The same logic can be used to justify the existence of unenforceable laws. (See here for a post about a more or less unenforceable subway law.) Even if the government can’t actually curb all of the behavior, it’s at least sending a signal that it’s not condoning the behavior, which could be successful (to a degree) in limiting the behavior. Otherwise, people would feel like their taunts of “nyah, nyah, you can’t catch me” have an actual effect on policy, and we don’t really need the governmental equivalent of playground torment.

Post Thread:
Reader Question: How Much For A Kidney?
Follow Up: Add Kidneys To The Apples And Livers…
Everyone Responds To Incentives, Apples and Livers Edition…

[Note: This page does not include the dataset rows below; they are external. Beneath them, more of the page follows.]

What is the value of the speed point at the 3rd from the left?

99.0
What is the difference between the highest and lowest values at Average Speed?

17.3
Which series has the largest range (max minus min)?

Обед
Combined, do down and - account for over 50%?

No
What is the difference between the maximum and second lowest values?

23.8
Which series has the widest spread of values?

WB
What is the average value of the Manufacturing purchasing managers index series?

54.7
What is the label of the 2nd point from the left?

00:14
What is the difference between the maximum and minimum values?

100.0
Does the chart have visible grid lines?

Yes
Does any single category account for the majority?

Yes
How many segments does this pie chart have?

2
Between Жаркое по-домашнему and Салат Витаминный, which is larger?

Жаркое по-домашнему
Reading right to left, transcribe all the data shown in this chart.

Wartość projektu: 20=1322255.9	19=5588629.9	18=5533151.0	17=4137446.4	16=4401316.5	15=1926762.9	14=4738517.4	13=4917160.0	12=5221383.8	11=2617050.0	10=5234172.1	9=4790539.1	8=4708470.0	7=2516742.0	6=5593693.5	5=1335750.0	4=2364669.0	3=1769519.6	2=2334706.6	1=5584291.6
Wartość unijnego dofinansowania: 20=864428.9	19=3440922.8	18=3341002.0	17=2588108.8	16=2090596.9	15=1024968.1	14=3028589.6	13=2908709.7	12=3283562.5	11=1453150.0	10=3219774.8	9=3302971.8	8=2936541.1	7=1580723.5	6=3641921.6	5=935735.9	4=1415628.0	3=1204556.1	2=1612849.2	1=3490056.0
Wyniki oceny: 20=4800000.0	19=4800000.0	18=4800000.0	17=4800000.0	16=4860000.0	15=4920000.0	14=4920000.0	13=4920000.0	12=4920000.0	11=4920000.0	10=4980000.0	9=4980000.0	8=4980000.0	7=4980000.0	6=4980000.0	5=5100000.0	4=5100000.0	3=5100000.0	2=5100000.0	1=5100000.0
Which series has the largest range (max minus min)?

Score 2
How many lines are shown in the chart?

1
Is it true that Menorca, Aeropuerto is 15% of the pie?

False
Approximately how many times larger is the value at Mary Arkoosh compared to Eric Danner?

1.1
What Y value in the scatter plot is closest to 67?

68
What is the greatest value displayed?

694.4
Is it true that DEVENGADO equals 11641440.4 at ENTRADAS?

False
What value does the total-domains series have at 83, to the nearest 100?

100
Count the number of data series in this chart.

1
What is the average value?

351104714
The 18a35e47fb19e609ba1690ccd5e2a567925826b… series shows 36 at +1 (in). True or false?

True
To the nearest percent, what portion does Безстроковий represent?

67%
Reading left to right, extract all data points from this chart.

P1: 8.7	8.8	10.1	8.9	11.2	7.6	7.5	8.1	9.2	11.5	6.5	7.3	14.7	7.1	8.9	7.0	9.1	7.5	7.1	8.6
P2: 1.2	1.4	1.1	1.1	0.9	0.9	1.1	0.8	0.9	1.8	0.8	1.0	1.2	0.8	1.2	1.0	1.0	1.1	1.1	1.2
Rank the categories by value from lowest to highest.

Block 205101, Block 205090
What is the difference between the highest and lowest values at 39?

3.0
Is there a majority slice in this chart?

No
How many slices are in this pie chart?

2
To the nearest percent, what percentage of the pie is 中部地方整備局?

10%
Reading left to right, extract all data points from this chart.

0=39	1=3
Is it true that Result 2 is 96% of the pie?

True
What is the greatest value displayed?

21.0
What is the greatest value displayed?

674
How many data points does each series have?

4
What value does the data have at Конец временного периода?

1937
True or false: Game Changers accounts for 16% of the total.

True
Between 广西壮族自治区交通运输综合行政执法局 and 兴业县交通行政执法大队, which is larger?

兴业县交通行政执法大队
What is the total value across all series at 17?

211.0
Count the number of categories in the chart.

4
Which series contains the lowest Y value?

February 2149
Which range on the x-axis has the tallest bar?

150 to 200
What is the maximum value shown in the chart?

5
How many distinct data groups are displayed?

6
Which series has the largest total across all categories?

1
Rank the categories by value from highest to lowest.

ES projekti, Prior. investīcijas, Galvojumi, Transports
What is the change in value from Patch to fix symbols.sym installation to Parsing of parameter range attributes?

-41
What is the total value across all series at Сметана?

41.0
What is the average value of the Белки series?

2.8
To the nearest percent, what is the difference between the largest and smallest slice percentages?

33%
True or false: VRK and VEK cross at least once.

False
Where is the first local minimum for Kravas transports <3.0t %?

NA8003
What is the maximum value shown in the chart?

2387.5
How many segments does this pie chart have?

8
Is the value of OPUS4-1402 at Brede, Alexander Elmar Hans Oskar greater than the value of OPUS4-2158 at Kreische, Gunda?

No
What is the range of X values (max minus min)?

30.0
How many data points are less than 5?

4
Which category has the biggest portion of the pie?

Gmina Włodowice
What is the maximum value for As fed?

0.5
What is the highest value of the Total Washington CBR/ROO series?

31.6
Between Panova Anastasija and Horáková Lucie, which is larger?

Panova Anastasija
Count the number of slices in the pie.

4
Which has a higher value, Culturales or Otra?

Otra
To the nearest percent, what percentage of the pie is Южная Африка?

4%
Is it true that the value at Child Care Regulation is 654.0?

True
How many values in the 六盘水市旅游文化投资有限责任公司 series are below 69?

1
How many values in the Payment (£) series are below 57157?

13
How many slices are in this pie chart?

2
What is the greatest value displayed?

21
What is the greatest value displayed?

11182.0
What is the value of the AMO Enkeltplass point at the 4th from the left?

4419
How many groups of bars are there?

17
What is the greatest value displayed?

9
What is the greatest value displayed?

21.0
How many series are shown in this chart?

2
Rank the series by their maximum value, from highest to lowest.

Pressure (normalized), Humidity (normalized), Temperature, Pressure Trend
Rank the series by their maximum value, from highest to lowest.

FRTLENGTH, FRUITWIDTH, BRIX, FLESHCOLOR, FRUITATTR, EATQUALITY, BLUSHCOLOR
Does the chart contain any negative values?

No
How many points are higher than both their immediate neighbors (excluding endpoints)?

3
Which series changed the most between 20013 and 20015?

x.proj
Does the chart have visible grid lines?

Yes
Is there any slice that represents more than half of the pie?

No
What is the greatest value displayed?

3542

Tags: Follow Ups · Incentives · Markets · Policy

5 responses so far ↓

  • 1 Scott Ritchie // Jul 26, 2009 at 9:37 pm

    There was an NPR This American Life story about one of these Orthodox Jewish New York kidney donors a few months back (episode 347).

    I wonder if she was being scammed by this guy.

  • 2 Bob Nease // Jul 26, 2009 at 10:16 pm

    The Atlantic sports a pretty blunt (and articulate) point of view on this market:

  • 3 Lawrence M // Jul 26, 2009 at 11:42 pm

    I agree with your overall point that we don’t want to condone organ trafficking but going with your candy example, even if the school continued selling candy, it doesn’t monopolize the market as enterprising students will still be able to offer services such as candy in the classroom b/c some classmates can’t wait to go to the vending machine during lunch. So, as you say, this is unenforceable…of course, this is more enforceable with a more vigilant teacher than with a govt in the organ case.

    On a less related note, your candy example breaks down b/c even though the school loses revenue, they can’t sell candy b/c that in itself would condone the bad behaviour of eating candy.

  • 4 Scott Ritchie // Jul 27, 2009 at 12:08 am

    I think it’s far more important that schools teach students about basic economics than actually try and reduce candy consumption. Perhaps they should alternate between selling and not selling candy every month.